Cash's second memoir, Restoration Heart was published by Little, Brown in 2019. It is a memoir about restoring his Shropshire family home after two successive divorces in his forties. It was described by Tatler as "Immensely readable... Laugh-out-loud funny…a delightful true story of love, hope and redemption by one of the foremost society writers of our day". The Millions literary website said it was a ‘paen to hard-won optimism’ and The New Criterion said it was a book ‘to be treasured’, selecting it as an Editor's Pick. The New Statesman recommended it as a memoir of ‘unexpected poignancy’.

== Journalism ==
Cash is a journalist and writes for the Daily Telegraph, The Times, New Statesman, The Sunday Times and The Spectator. He has also contributed to The New Republic, The Times Literary Supplement, The Observer, San Francisco Chronicle Magazine and Los Angeles Magazine.

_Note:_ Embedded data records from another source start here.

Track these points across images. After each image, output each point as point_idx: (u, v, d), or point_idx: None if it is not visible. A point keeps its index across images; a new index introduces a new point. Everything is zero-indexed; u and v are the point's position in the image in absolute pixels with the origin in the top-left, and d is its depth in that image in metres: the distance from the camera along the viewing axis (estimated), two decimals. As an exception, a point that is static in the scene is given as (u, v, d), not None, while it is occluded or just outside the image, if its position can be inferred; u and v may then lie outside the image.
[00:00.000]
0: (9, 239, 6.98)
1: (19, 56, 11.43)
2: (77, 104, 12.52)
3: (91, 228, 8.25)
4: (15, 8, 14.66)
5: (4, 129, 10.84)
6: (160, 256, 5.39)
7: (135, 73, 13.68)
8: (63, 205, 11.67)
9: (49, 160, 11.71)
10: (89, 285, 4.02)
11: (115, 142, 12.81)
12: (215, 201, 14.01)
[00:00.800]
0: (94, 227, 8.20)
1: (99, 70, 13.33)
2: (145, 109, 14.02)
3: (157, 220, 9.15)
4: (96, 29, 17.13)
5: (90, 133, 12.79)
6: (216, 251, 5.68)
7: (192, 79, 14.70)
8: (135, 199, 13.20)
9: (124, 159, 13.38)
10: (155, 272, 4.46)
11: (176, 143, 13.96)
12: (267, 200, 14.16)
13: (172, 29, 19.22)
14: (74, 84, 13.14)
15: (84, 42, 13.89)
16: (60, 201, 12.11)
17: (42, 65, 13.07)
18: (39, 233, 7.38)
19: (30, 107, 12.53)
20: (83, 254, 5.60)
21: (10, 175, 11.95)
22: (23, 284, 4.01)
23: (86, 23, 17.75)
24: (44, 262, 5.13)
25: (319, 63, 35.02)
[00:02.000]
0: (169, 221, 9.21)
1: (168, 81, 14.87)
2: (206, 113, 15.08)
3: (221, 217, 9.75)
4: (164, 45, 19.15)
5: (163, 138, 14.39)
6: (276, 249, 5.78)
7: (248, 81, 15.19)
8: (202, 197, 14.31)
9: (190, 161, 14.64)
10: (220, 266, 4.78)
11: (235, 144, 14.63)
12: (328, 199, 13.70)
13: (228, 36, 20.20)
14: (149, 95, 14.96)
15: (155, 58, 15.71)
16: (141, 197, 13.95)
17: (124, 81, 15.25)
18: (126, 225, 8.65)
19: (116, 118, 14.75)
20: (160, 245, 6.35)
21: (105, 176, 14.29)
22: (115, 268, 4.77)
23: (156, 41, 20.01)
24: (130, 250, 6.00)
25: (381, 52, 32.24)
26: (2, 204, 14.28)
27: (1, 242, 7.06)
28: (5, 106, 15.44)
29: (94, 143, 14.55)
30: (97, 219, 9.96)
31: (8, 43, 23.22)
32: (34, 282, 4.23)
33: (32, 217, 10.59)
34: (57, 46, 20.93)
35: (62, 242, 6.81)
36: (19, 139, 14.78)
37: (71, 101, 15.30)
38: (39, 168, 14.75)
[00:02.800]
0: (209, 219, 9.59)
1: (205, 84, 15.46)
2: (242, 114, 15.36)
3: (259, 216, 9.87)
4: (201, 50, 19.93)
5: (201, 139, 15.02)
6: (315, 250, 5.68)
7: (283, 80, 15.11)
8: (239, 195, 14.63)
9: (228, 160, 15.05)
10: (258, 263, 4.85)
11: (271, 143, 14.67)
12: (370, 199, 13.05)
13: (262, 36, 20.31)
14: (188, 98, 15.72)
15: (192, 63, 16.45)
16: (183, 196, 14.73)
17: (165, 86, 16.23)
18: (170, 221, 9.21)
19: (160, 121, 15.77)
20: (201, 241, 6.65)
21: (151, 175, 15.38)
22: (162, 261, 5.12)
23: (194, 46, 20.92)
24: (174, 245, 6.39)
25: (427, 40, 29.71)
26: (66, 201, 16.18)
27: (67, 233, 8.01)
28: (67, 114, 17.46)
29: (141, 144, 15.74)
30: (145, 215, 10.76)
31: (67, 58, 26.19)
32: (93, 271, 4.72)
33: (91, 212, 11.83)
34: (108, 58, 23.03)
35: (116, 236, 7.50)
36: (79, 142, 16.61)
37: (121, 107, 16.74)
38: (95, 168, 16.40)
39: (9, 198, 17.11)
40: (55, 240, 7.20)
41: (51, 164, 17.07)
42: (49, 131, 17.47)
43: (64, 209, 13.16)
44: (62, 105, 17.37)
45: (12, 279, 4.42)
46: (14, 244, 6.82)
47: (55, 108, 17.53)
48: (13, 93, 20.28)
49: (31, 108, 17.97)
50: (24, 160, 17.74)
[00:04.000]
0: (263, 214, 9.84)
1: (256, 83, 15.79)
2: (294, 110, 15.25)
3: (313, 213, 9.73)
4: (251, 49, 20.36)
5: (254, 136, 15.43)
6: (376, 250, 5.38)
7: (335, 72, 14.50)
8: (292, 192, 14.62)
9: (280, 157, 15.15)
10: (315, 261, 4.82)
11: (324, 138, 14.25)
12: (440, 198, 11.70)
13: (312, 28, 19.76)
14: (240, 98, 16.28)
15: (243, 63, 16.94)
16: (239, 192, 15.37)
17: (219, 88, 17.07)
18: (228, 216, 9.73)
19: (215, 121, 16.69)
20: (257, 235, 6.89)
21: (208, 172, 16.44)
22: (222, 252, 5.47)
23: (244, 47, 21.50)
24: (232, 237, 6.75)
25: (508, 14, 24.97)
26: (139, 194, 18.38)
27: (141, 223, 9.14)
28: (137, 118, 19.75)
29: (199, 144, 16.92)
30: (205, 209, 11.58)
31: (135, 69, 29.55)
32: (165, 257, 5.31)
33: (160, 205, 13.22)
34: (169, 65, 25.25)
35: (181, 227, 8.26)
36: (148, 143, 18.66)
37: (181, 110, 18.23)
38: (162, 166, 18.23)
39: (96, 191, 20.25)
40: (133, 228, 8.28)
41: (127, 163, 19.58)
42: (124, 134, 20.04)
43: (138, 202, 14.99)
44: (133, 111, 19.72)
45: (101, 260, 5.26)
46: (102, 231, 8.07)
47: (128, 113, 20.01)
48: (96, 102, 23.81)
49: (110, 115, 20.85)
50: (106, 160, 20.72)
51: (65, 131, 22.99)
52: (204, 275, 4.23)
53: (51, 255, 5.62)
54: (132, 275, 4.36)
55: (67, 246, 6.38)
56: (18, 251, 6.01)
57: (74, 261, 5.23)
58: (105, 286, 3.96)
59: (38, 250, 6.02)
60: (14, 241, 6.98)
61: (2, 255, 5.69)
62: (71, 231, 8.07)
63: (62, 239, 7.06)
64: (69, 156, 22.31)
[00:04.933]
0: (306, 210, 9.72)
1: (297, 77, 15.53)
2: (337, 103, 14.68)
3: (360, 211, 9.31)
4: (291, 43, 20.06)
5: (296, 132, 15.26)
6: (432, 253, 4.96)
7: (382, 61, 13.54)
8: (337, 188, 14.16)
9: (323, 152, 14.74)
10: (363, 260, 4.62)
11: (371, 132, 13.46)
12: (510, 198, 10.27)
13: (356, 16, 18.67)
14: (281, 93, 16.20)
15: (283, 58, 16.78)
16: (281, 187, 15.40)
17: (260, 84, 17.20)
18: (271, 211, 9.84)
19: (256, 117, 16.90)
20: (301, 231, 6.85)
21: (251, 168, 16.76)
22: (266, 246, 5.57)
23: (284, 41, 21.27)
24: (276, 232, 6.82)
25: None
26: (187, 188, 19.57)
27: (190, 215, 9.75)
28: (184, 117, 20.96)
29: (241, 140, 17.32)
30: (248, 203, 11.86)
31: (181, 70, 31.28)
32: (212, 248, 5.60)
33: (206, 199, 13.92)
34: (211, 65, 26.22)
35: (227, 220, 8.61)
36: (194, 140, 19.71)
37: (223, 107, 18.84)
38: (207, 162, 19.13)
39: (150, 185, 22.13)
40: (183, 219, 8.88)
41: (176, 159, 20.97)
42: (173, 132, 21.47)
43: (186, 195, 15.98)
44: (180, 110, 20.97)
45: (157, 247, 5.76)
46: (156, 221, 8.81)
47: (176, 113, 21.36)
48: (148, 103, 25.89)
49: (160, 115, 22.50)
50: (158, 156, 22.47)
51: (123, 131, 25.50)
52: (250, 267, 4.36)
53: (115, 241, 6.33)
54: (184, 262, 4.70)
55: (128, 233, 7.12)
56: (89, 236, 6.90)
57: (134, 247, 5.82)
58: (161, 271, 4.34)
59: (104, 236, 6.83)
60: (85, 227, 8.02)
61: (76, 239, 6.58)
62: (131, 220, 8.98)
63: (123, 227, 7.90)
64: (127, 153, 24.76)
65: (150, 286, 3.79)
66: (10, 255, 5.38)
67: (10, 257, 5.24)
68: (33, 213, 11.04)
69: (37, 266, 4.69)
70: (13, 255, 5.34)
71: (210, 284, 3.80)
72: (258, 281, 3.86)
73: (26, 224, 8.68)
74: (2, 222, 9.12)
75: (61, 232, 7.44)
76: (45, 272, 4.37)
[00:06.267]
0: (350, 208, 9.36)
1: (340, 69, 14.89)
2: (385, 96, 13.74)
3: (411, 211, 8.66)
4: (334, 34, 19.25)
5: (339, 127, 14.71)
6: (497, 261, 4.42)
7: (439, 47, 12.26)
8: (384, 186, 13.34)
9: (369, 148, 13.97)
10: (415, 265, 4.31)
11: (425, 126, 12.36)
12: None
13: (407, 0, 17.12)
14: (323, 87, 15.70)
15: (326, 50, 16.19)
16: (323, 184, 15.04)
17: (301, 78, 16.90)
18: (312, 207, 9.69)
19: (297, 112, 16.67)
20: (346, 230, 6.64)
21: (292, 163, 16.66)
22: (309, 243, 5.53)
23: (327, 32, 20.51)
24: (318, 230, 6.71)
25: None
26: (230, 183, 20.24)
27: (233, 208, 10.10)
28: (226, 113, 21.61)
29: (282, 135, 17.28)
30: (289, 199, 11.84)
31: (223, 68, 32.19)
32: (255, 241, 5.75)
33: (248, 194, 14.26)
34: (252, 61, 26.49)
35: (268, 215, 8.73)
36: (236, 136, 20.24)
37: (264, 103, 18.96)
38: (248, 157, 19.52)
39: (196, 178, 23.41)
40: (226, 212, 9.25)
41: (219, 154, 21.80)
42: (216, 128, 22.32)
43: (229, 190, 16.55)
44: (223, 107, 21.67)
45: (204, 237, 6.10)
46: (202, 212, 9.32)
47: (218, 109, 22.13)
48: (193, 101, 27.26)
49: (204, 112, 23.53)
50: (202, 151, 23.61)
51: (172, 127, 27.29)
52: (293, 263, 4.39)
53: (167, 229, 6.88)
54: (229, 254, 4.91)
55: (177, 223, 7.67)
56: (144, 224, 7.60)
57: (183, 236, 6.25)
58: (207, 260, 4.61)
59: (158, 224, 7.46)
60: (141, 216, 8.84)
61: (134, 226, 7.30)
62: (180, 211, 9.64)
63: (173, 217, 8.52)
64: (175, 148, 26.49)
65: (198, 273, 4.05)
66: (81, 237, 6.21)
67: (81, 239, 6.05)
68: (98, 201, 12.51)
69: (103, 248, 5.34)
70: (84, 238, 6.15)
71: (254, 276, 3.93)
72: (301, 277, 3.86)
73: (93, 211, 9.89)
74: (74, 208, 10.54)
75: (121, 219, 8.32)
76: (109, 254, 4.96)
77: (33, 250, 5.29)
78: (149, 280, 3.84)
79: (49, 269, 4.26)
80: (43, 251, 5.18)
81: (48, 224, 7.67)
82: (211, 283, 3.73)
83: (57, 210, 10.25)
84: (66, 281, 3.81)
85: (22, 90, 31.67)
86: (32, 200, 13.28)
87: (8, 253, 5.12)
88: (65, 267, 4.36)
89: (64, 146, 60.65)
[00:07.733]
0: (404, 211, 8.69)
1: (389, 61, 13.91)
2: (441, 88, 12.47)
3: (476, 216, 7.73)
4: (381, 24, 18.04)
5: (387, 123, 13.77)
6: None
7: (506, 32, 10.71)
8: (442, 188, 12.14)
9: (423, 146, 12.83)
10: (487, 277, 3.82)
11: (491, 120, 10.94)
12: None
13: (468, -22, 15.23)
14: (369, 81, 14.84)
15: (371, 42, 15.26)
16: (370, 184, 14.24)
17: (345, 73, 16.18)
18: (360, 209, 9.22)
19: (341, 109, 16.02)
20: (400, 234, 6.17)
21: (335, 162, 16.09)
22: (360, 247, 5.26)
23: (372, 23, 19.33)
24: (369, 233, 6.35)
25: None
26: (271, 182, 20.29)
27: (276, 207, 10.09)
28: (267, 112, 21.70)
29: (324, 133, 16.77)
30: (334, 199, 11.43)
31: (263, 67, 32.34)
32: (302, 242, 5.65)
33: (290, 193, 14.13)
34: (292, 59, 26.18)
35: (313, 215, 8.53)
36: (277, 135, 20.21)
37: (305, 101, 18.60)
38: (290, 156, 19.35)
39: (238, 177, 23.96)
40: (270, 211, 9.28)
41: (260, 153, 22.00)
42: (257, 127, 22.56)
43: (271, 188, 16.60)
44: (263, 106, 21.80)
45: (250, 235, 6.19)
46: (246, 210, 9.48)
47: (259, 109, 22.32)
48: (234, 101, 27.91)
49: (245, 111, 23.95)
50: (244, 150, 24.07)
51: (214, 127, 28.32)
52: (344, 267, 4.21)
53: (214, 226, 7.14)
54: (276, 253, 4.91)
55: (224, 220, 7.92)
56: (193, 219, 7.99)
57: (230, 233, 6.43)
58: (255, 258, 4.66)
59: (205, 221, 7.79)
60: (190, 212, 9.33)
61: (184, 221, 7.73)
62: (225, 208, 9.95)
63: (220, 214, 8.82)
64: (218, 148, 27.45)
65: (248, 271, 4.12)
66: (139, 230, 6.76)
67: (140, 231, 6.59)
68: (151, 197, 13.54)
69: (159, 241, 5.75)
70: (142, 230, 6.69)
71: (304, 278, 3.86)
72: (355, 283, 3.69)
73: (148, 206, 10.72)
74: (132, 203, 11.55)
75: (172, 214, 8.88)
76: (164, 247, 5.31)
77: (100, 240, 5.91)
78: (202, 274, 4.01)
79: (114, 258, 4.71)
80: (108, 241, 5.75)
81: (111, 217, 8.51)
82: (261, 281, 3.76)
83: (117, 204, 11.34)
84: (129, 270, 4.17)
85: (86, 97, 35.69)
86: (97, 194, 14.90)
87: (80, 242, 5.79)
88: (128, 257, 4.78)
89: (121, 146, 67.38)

He is the founder of Spear's business and culture magazine whose majority stake was sold to Mike Danson of Progressive Digital Media in 2010. Magazine. Cash resigned as a director to focus on being editor-in-chief of The Mace, a new cross-party politico and public affairs magazine covering Westminster and Brussels. It has been described by The Daily Telegraph as having an ‘influential’ index as a Westminster Who's Who.

Cash previously published Annabel's Magazine, Annabel's Wine and Cellar Magazine, Aspinalls Magazine, Historic Grand Prix Cars Association Magazine and Sudeley Castle 2006 Magazine.

As chairman of the Catholic Herald, Cash wrote extensively about his pilgrimage walking adventures in Europe and Britain, and collaborated on walks with Dr Guy Hayward, co-founder of the British Pilgrimage Trust. These included leading a Catholic Herald pilgrimage along the Via Francigena to Rome to commemorate the canonisation of Saint John Henry Newman in October 2019, walking the St Cuthbert's Way from Melrose Abbey to Lindisfarne, and walking 140 miles along the Pilgrims' Way from Winchester to Canterbury in the footsteps of Hilaire Belloc in July 2020. Cash stepped down as a director and editor-in-chief in October 2024.

==Personal life==
Cash is the eldest son of Conservative politician Sir William Cash. He was previously married to the Venezuelan writer and philosopher Vanessa Neumann and Ilaria Bulgari. His third and present wife, Lady Laura Cathcart, a member of the Dames of Malta, is a society milliner and the daughter of Charles Cathcart, 7th Earl Cathcart.

Cash lives at Upton Cressett Hall, Bridgnorth, Shropshire, which he renovated in 2008–2010, hiring the artist Adam Dant to paint a series of six neo-Elizabethan murals which were described as 'daring and original' by John Goodall, architectural editor of Country Life. His family members include the Second World War hero Captain Paul Cash MC and the 19th-century Liberal politician John Bright. He is a distant cousin of the American country singer Johnny Cash, whose family sailed from England and settled in Salem, Massachusetts, in 1667. Cash has been a member of the fund-raising committee of the Churches Conservation Trust and has raised money for heritage organisations, including English Heritage's Blue Plaque scheme.

== Publications, film and plays ==
- The Third Woman: The Secret Passion that Inspired the End of the Affair. a biography of the novelist Graham Greene
- Educating William: Memoirs of a Hollywood Correspondent (1993)
- The Green Room, a biography of the English linguistic philosopher Sir A. J. Ayer
- Restoration Heart: A Memoir, Constable (2019); ISBN 978-1472132185

== Awards ==
- 2007: Winner, Editor of the Year, PPA Independent Publisher Awards
- 2008: Winner, Editor of the Year, PPA Independent Publisher Awards
- 2011: Hudson's Heritage Awards, Upton Cressett Hall, 'Best Hidden Gem' as tourist destination.